On s’en voudrait de passer sous silence l’importance des visages et des jeux d’acteurs, quand à la composition fiévreuse et les traits nerveux de Van Heflin (Evans) répondent les sourires taquins et le faciès paradoxalement bonhomme de Glenn Ford (Wade). Plus particulièrement sur ce dernier, il faudrait d’ailleurs célébrer un peu plus sa présence dans le cinéma hollywoodien, ses accents de père de famille américain faussement tranquille dont lui et les cinéastes qui l’employèrent jouèrent avec une remarquable subtilité, le rendant capable d’incarner autant la droiture mise en péril (notamment chez Fritz Lang, dans Règlement de comptes et Désirs humains) que, comme ici, le vice auquel on pourrait bien donner le Bon Dieu sans confession.
Ombres en lumière
Ce beau classique qui n’a pas volé son qualificatif, c’est à Carlotta Films qu’on doit sa ressortie (en même temps que celle d’un autre western de Daves, Cow-boy, dont on parlera prochainement) sur DVD et Blu-Ray en une copie à peu près impeccable. Parlons un peu des bonus, simples mais pas anodins : deux entretiens autour du film. Le premier fait parler Michael Daves, fils de Delmer et assistant sur 3h10 pour Yuma, qui commence par retracer les débuts de son père comme acteur du muet puis comme scénariste, et termine en évoquant les intéressantes méthodes de travail du cinéaste qui lui permettaient de travailler vite, bien, et dans le respect de sa vision autant que de celle du scénariste (quand il n’occupait pas les deux postes).
Le second entretien a un contenu un peu plus technique. Il fait intervenir Phedon Papamichael, chef opérateur réputé d’aujourd’hui qui a notamment travaillé sur le remake de 3h10 pour Yuma réalisé par James Mangold en 2007. Papamichael analyse le travail assez peu conventionnel de la lumière sur l’original (noir et blanc et format 1.85, face aux standards Technicolor et CinemaScope de l’époque), le compare au travail fait sur le remake et dans le cinéma contemporain. Le passage le plus intrigant reste celui où il note comment, ayant vu plusieurs fois le film de Daves depuis sa propre enfance et malgré l’injonction de Mangold de ne pas s’inspirer de la photographie de l’original pour le remake, il retrouve dans le film de 2007 plusieurs réminiscences photographiques de celui de 1957. L’intervention se fait même touchante quand elle exprime une forme d’aveu de l’infériorité du remake vis-à-vis de l’original, notant que Daves est parvenu à obtenir une intensité dramatique exceptionnelle avec une économie de plans et une sobriété photographique remarquables. On aurait presque envie d’appuyer prolixement son avis, notamment en comparant les fins différentes choisies respectivement par Daves et Mangold, mais ce serait mesquin…

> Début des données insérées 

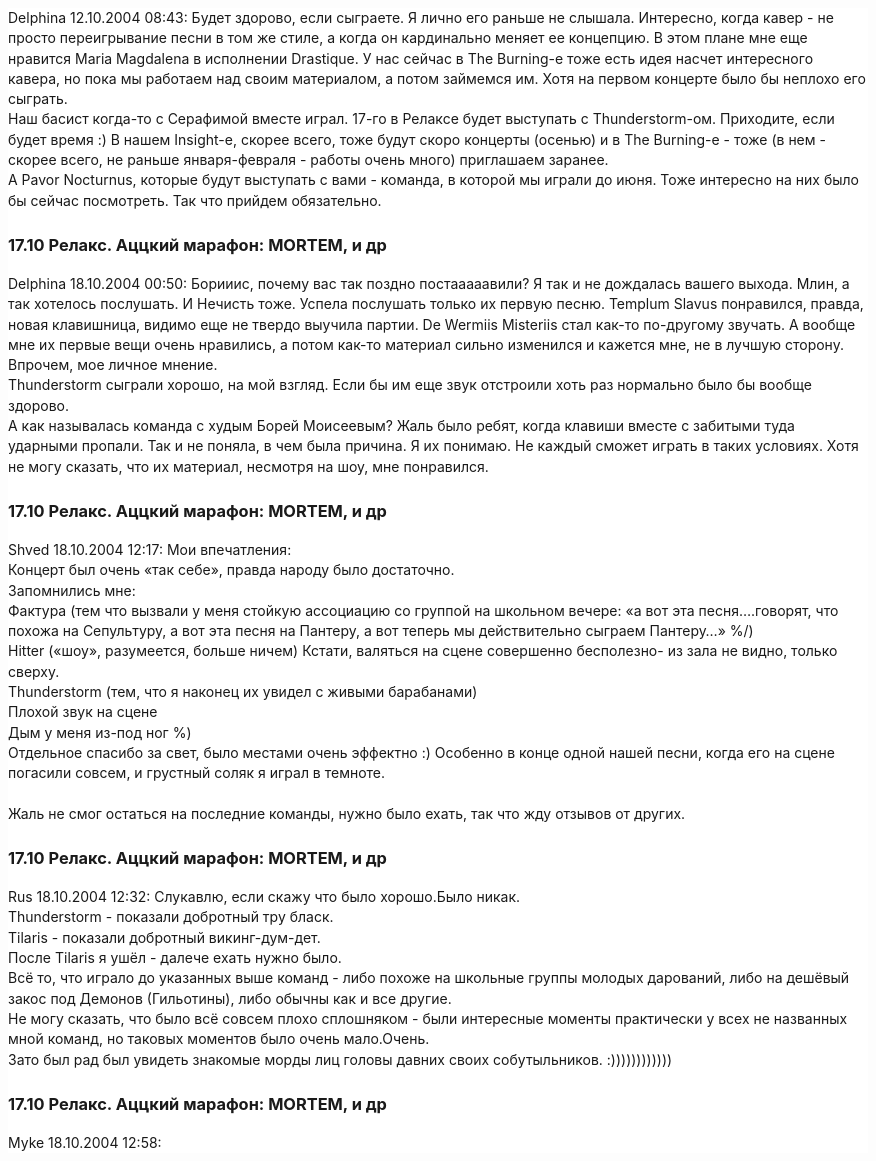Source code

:Delphina 12.10.2004 08:43:
Будет здорово, если сыграете. Я лично его раньше не слышала. Интересно, когда кавер - не просто переигрывание песни в том же стиле, а когда он кардинально меняет ее концепцию. В этом плане мне еще нравится Maria Magdalena в исполнении Drastique. У нас сейчас в The Burning-e тоже есть идея насчет интересного кавера, но пока мы работаем над своим материалом, а потом займемся им. Хотя на первом концерте было бы неплохо его сыграть.<BR>Наш басист когда-то с Серафимой вместе играл. 17-го в Релаксе будет выступать с Thunderstorm-ом. Приходите, если будет время :) В нашем Insight-е, скорее всего, тоже будут скоро концерты (осенью) и в The Burning-е - тоже (в нем - скорее всего, не раньше января-февраля - работы очень много) приглашаем заранее.<BR>А Pavor Nocturnus, которые будут выступать с вами - команда, в которой мы играли до июня. Тоже интересно на них было бы сейчас посмотреть. Так что прийдем обязательно.

### 17.10 Релакс. Аццкий марафон: MORTEM, и др

Delphina 18.10.2004 00:50:
Борииис, почему вас так поздно постааааавили? Я так и не дождалась вашего выхода. Млин, а так хотелось послушать. И Нечисть тоже. Успела послушать только их первую песню. Templum Slavus понравился, правда, новая клавишница, видимо еще не твердо выучила партии. De Wermiis Misteriis стал как-то по-другому звучать. А вообще мне их первые вещи очень нравились, а потом как-то материал сильно изменился и кажется мне, не в лучшую сторону. Впрочем, мое личное мнение.<BR>Thunderstorm сыграли хорошо, на мой взгляд. Если бы им еще звук отстроили хоть раз нормально было бы вообще здорово. <BR>А как называлась команда с худым Борей Моисеевым? Жаль было ребят, когда клавиши вместе с забитыми туда ударными пропали. Так и не поняла, в чем была причина. Я их понимаю. Не каждый сможет играть в таких условиях. Хотя не могу сказать, что их материал, несмотря на шоу, мне понравился.<BR>

### 17.10 Релакс. Аццкий марафон: MORTEM, и др

Shved  18.10.2004 12:17:
Мои впечатления:<BR>Концерт был очень «так себе», правда народу было достаточно.<BR>Запомнились мне:<BR>Фактура (тем что вызвали у меня стойкую ассоциацию со группой на школьном вечере: «а вот эта песня….говорят, что похожа на Сепультуру, а вот эта песня на Пантеру, а вот теперь мы действительно сыграем Пантеру…» %/)<BR>Hitter («шоу», разумеется, больше ничем) Кстати, валяться на сцене совершенно бесполезно- из зала не видно, только сверху.<BR>Thunderstorm (тем, что я наконец их увидел с живыми барабанами)<BR>Плохой звук на сцене<BR>Дым у меня из-под ног %)<BR>Отдельное спасибо за свет, было местами очень эффектно :) Особенно в конце одной нашей песни, когда его на сцене погасили совсем, и грустный соляк я играл в темноте.<BR><BR>Жаль не смог остаться на последние команды, нужно было ехать, так что жду отзывов от других.<BR>

### 17.10 Релакс. Аццкий марафон: MORTEM, и др

Rus 18.10.2004 12:32:
Слукавлю, если скажу что было хорошо.Было никак.<BR>Thunderstorm - показали добротный тру бласк.<BR>Tilaris - показали добротный викинг-дум-дет.<BR>После Tilaris я ушёл - далече ехать нужно было.<BR>Всё то, что играло до указанных выше команд - либо похоже на школьные группы молодых дарований, либо на дешёвый закос под Демонов (Гильотины), либо обычны как и все другие.<BR>Не могу сказать, что было всё совсем плохо сплошняком - были интересные моменты практически у всех не названных мной команд, но таковых моментов было очень мало.Очень.<BR>Зато был рад был увидеть знакомые морды лиц головы давних своих собутыльников. :))))))))))))

### 17.10 Релакс. Аццкий марафон: MORTEM, и др

Myke 18.10.2004 12:58:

Les deux intervenants ne manquent pas de rappeler que Daves et son chef opérateur Charles Lawton Jr veillaient à tourner toutes les scènes d’extérieur en début de journée et en fin d’après-midi (assez cocasse, quant à l’acmé censée avoir lieu à 15h10 !), pour obtenir les plus belles ombres possibles. Et il est vrai que la force de 3h10 pour Yuma tient en partie à ses traits étonnamment proches de l’expressionnisme, faisant flirter ce western avec le film noir. Encore une frontière qui s’estompe.